Ganz Deutschland Endemie-Gebiet?

Eines stehe aber bei genauer Ansicht der Fallzahlen fest: „Wir können für keine Region in Deutschland Entwarnung geben. Was die FSME betrifft, ist Deutschland inzwischen ein bundesweites Endemie-Gebiet“, betonte Mackenstedt. Als Krankheit sollte die FSME nicht unterschätzt werden, warnte Mikrobiologe Dobler. Die bekanntesten Symptome seien zwar Gehirn- und Hirnhautentzündung, aber auch Symptome einer Sommergrippe wie Fieber, Kopfschmerzen oder Erbrechen und selbst Darmsymptome könnten unter Umständen auf eine FSME-Infektion hindeuten. Es bestehe die Gefahr, dass die FSME zu spät oder gar nicht erkannt werde. Die beste Strategie sei deshalb, der Krankheit vorzubeugen: „Bei 98% der FSME-Patienten oder -Patientinnen im vergangenen Jahr waren die Erkrankten gar nicht geimpft, oder hatten wegen fehlender Auffrischung-Impfungen einen unzureichenden Impfschutz.“

Impfskepsis zu beobachten

Gleichzeitig zeigten Länder wie Österreich, wie weitgehend flächendeckende Impfungen die Krankheitszahlen erfolgreich nach unten drückten.

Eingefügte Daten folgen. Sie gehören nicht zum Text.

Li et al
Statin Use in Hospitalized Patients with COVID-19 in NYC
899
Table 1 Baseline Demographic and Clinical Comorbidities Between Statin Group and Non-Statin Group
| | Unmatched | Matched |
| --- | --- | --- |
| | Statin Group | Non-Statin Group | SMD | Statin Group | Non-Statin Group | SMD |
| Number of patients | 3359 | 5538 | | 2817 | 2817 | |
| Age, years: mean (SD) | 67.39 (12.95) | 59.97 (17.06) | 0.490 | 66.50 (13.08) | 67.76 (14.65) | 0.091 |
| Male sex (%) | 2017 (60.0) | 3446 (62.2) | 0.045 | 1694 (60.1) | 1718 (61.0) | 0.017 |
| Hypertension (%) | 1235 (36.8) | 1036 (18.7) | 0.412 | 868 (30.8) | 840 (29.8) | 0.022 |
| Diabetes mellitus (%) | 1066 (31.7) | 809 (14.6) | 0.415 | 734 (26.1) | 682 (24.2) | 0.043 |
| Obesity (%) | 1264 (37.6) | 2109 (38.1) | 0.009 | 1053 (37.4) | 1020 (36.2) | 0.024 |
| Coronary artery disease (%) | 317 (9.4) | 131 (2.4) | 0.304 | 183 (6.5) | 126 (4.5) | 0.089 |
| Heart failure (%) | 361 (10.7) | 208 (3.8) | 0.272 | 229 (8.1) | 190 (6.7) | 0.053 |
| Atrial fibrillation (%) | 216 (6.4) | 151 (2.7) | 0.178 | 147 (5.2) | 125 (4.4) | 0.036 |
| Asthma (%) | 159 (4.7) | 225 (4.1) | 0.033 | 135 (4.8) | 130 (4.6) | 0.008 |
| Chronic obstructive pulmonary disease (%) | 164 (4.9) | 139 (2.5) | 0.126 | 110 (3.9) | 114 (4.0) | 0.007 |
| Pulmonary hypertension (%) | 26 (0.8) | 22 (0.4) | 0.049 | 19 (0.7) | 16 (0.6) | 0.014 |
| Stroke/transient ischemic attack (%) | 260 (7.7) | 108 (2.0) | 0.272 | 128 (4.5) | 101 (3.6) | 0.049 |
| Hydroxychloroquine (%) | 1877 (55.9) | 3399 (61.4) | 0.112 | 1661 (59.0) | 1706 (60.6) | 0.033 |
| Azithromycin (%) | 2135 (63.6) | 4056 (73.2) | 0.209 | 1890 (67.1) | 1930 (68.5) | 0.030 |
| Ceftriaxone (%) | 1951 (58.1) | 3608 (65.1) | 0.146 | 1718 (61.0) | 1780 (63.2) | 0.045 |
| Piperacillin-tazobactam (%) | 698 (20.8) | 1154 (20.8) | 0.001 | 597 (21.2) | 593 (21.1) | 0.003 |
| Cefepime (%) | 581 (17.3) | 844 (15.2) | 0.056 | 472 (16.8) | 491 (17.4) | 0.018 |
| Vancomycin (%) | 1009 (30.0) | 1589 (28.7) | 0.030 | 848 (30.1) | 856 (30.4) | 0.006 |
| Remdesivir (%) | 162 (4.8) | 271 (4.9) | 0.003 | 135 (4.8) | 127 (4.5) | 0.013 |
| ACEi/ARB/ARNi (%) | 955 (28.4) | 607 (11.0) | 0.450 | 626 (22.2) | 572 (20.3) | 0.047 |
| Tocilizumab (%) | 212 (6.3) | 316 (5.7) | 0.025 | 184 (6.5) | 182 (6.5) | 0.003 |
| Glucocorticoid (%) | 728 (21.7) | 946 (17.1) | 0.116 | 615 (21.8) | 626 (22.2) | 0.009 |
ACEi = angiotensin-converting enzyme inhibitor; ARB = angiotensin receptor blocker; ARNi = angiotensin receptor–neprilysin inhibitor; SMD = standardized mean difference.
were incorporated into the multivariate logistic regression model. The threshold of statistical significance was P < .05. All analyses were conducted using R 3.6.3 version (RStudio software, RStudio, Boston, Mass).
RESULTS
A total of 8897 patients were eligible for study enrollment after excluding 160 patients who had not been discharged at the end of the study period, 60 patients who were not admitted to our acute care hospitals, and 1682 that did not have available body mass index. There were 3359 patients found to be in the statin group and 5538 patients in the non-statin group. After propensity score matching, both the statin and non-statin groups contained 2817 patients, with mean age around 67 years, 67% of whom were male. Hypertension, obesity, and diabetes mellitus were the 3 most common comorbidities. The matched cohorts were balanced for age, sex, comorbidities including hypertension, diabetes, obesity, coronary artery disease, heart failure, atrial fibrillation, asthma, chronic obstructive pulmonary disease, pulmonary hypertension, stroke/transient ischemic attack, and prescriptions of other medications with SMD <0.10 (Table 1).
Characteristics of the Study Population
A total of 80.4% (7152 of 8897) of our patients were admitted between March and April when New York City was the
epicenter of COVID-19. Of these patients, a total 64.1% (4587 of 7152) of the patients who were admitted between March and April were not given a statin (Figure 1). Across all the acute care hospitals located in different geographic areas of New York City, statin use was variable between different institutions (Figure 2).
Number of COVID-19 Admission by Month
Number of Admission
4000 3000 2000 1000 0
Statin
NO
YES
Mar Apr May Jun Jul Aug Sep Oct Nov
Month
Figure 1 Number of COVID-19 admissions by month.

Allerdings zeige sich auch in Österreich ein ansteigender Trend bei den Erkrankungen in der ungeimpften Bevölkerung, sagte Dobler. Inzwischen treten dort FSME-Fälle in Gebieten auf, die früher keine Infektionen hatten. Deshalb nehme auch in Österreich mit einer gesamten Impfquote von rund 80 Prozent die Zahl der FSME-Infektionen zu. Dobler beklagte, dass die Impfbereitschaft in Deutschland nicht angestiegen sei. Es sei auch durch Corona eine gewisse Impfskepsis zu beobachten. Das sei ganz dramatisch, gerade bei den individuellen Impfungen.

Unsicherheit bei Hyalomma

Zur Hyalomma-Zecke, die in den vergangenen Jahren immer mal wieder für Schlagzeilen gesorgt hatte, könne man aktuell noch wenig sagen, so Mackenstedt. Da sie über Vögel aus Afrika und Südosteuropa nach Deutschland gelange, müsse man aber davon ausgehen, dass sie wieder hier sei. Die weitere Entwicklung sei vom Wetter abhängig. Bei hohen Temperaturen und längerer Trockenheit könne sie sich zu erwachsenen Zecken entwickeln. Ob Hyalomma schon endemisch sei, könne man noch nicht sagen. Ein weiterer Kandidat sei die braune Hundezecke aus dem Mittelmeerraum. Es sei inzwischen fraglich, ob sie sich hierzulande tatsächlich nur in Wohnungen halten könne.